Repeat word for word the part of the items below that opens with the line containing "order: Arecales" and runs through the end of the items, including that first line. Give only those lines.

Dataset entries:
--- start ---

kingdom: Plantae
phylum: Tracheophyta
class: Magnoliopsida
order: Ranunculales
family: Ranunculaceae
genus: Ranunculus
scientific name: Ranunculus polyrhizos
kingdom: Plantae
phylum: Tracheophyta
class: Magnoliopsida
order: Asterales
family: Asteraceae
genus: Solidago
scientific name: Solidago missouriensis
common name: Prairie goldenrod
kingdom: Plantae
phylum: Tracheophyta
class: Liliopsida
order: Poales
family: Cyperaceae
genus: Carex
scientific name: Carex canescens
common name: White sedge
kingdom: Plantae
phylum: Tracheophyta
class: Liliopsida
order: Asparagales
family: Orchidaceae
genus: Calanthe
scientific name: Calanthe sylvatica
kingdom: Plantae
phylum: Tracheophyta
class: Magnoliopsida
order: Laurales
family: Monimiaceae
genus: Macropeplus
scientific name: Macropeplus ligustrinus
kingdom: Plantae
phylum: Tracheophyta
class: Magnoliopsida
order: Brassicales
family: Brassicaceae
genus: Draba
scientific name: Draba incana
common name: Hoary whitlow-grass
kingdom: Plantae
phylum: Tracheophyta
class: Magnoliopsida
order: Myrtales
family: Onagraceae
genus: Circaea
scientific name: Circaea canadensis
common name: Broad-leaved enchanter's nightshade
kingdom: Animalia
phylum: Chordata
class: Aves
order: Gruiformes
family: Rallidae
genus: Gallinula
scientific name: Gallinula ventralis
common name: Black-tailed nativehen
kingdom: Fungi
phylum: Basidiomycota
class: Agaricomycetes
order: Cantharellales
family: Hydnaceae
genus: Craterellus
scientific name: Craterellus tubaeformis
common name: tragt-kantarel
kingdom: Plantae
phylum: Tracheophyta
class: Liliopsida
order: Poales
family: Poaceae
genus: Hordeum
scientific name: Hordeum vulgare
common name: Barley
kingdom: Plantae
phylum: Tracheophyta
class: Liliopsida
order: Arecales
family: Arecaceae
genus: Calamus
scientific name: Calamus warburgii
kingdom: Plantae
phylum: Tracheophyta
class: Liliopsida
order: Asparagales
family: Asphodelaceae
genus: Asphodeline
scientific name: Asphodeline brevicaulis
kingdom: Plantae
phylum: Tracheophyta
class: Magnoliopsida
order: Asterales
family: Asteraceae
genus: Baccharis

--- end ---

- _Right answer_:
order: Arecales
family: Arecaceae
genus: Calamus
scientific name: Calamus warburgii
kingdom: Plantae
phylum: Tracheophyta
class: Liliopsida
order: Asparagales
family: Asphodelaceae
genus: Asphodeline
scientific name: Asphodeline brevicaulis
kingdom: Plantae
phylum: Tracheophyta
class: Magnoliopsida
order: Asterales
family: Asteraceae
genus: Baccharis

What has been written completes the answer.